The researchers, who sampled 15 locations in the Raritan River and 10 locations in the Passaic River, found densities of about 28,000 to more than 3 million plastic particles per square kilometer. That does not include the tiniest pieces too small for the nets to capture. The most frequently recovered microplastics (38 percent) were fragments from larger plastic items, followed by foam from polystyrene, fibers and filaments, film from broken-down bags and wrappers, and small pellets. Most of the collected microplastics (71 percent) were 1 to 4.5-plus millimeters long, smaller than a grain of rice.
The study found that Passaic River densities were 10 times greater than in the Raritan River, which may be due to the greater population density in the highly urbanized Passaic River watershed.

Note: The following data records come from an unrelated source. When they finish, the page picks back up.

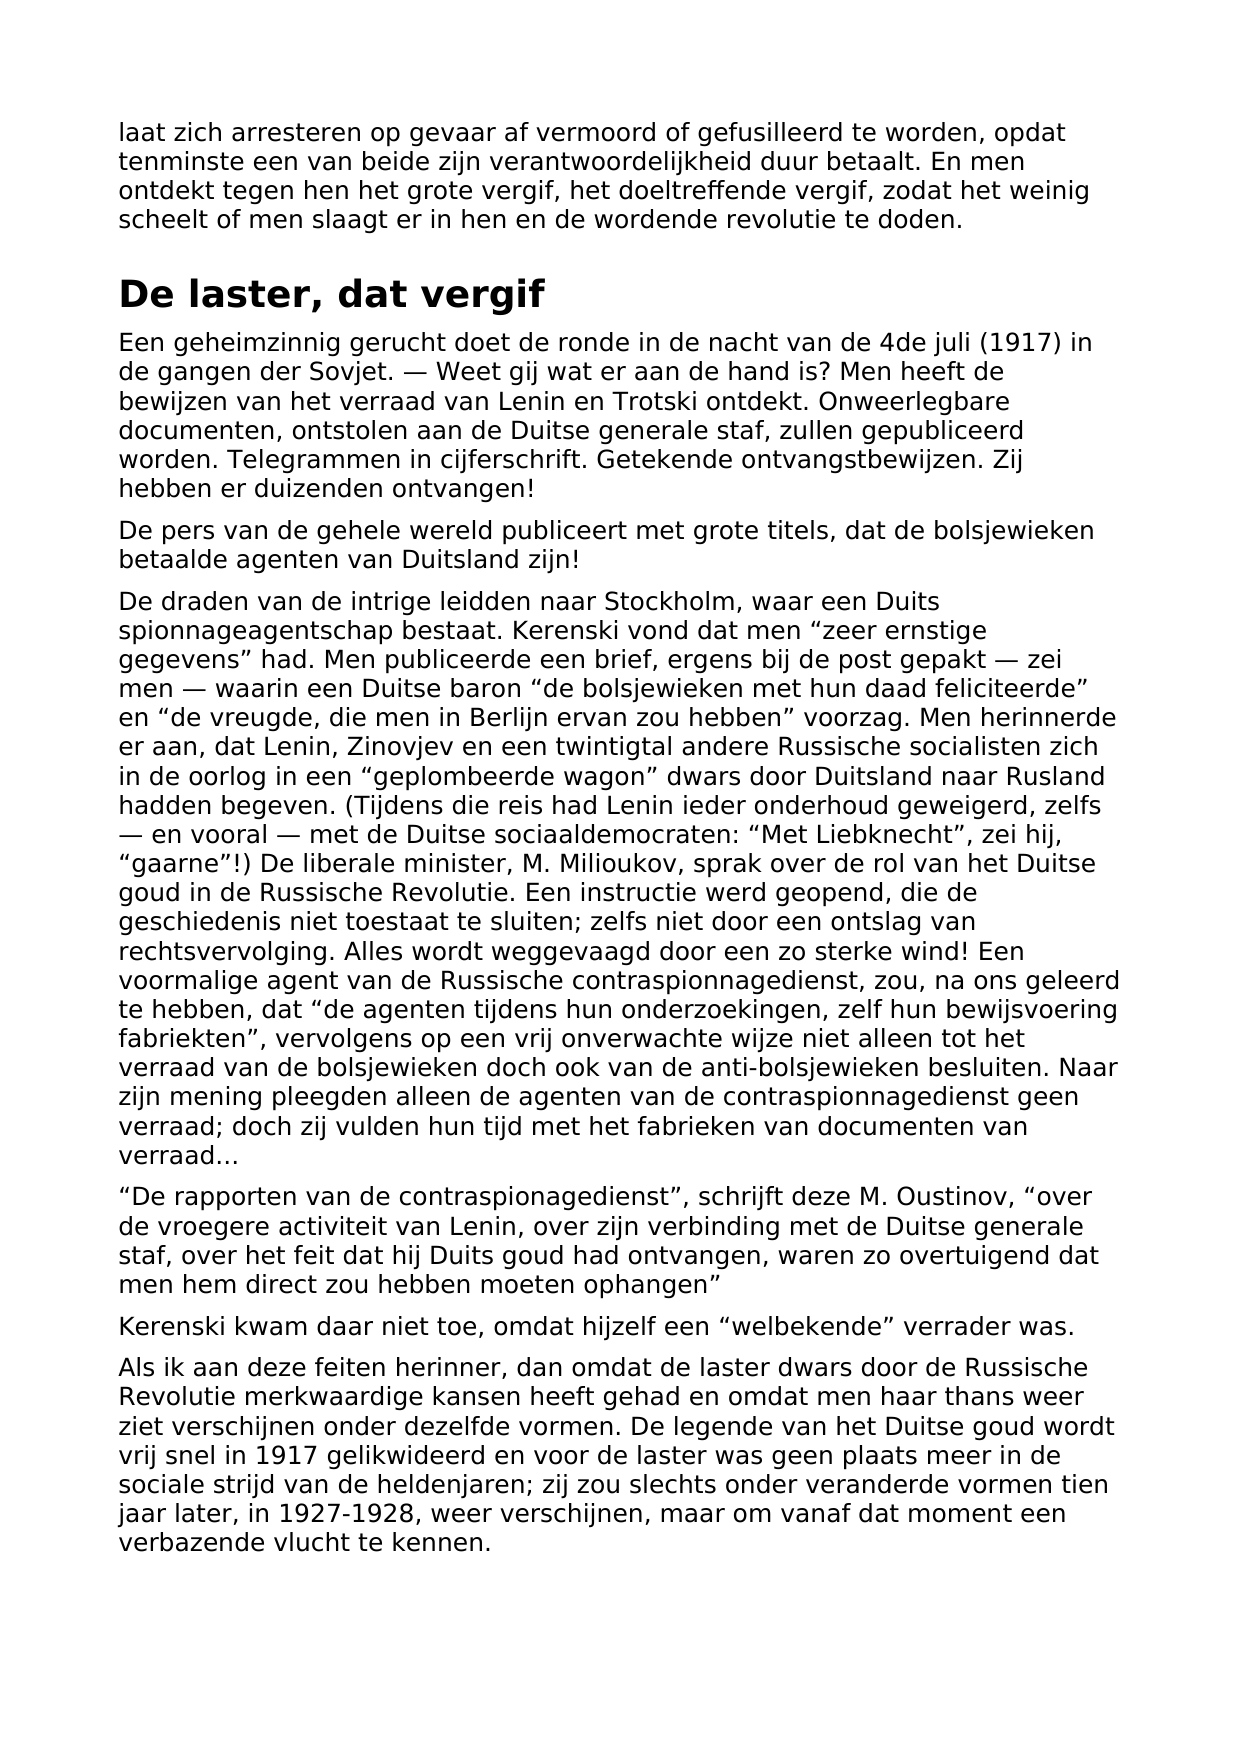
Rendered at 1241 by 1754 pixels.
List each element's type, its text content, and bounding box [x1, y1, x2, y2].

text De draden van de intrige leidden naar Stockholm, waar een Duits spionnageagentschap bestaat. Kerenski vond dat men “zeer ernstige gegevens” had. Men publiceerde een brief, ergens bij de post gepakt — zei men — waarin een Duitse baron “de bolsjewieken met hun daad feliciteerde” en “de vreugde, die men in Berlijn ervan zou hebben” voorzag. Men herinnerde er aan, dat Lenin, Zinovjev en een twintigtal andere Russische socialisten zich in de oorlog in een “geplombeerde wagon” dwars door Duitsland naar Rusland hadden begeven. (Tijdens die reis had Lenin ieder onderhoud geweigerd, zelfs — en vooral — met de Duitse sociaaldemocraten: “Met Liebknecht”, zei hij, “gaarne”!) De liberale minister, M. Milioukov, sprak over de rol van het Duitse goud in de Russische Revolutie. Een instructie werd geopend, die de geschiedenis niet toestaat te sluiten; zelfs niet door een ontslag van rechtsvervolging. Alles wordt weggevaagd door een zo sterke wind! Een voormalige agent van de Russische contraspionnagedienst, zou, na ons geleerd te hebben, dat “de agenten tijdens hun onderzoekingen, zelf hun bewijsvoering fabriekten”, vervolgens op een vrij onverwachte wijze niet alleen tot het verraad van de bolsjewieken doch ook van de anti-bolsjewieken besluiten. Naar zijn mening pleegden alleen de agenten van de contraspionnagedienst geen verraad; doch zij vulden hun tijd met het fabrieken van documenten van verraad... [118, 587, 1122, 1170]
text Als ik aan deze feiten herinner, dan omdat de laster dwars door de Russische Revolutie merkwaardige kansen heeft gehad en omdat men haar thans weer ziet verschijnen onder dezelfde vormen. De legende van het Duitse goud wordt vrij snel in 1917 gelikwideerd en voor de laster was geen plaats meer in de sociale strijd van de heldenjaren; zij zou slechts onder veranderde vormen tien jaar later, in 1927-1928, weer verschijnen, maar om vanaf dat moment een verbazende vlucht te kennen. [118, 1353, 1122, 1558]
text De pers van de gehele wereld publiceert met grote titels, dat de bolsjewieken betaalde agenten van Duitsland zijn! [118, 516, 1122, 574]
text laat zich arresteren op gevaar af vermoord of gefusilleerd te worden, opdat tenminste een van beide zijn verantwoordelijkheid duur betaalt. En men ontdekt tegen hen het grote vergif, het doeltreffende vergif, zodat het weinig scheelt of men slaagt er in hen en de wordende revolutie te doden. [118, 118, 1122, 235]
subtitle De laster, dat vergif [118, 272, 1122, 316]
text “De rapporten van de contraspionagedienst”, schrijft deze M. Oustinov, “over de vroegere activiteit van Lenin, over zijn verbinding met de Duitse generale staf, over het feit dat hij Duits goud had ontvangen, waren zo overtuigend dat men hem direct zou hebben moeten ophangen” [118, 1183, 1122, 1299]
text Een geheimzinnig gerucht doet de ronde in de nacht van de 4de juli (1917) in de gangen der Sovjet. — Weet gij wat er aan de hand is? Men heeft de bewijzen van het verraad van Lenin en Trotski ontdekt. Onweerlegbare documenten, ontstolen aan de Duitse generale staf, zullen gepubliceerd worden. Telegrammen in cijferschrift. Getekende ontvangstbewijzen. Zij hebben er duizenden ontvangen! [118, 328, 1122, 503]
text Kerenski kwam daar niet toe, omdat hijzelf een “welbekende” verrader was. [118, 1312, 1122, 1341]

Sources of microplastics may include industrial, municipal or stormwater outfalls discharging into the rivers or their tributaries, Ravit said.
“The environmental ramifications, such as how microplastics might move through food chains and how associated compounds might accumulate in organisms, are not yet known,” she said. “But scientists are finding microplastics in finfish and shellfish.”
Study co-authors at Rutgers included Gina Moreno, an environmental sciences graduate student in the School of Graduate Studies; Brian Buckley, executive director of laboratories at the Environmental and Occupational Health Sciences Institute; Dayvonn Jones in the Environmental Sciences Undergraduate Program; and former undergraduates Daniel Baron and Amy Hsieh.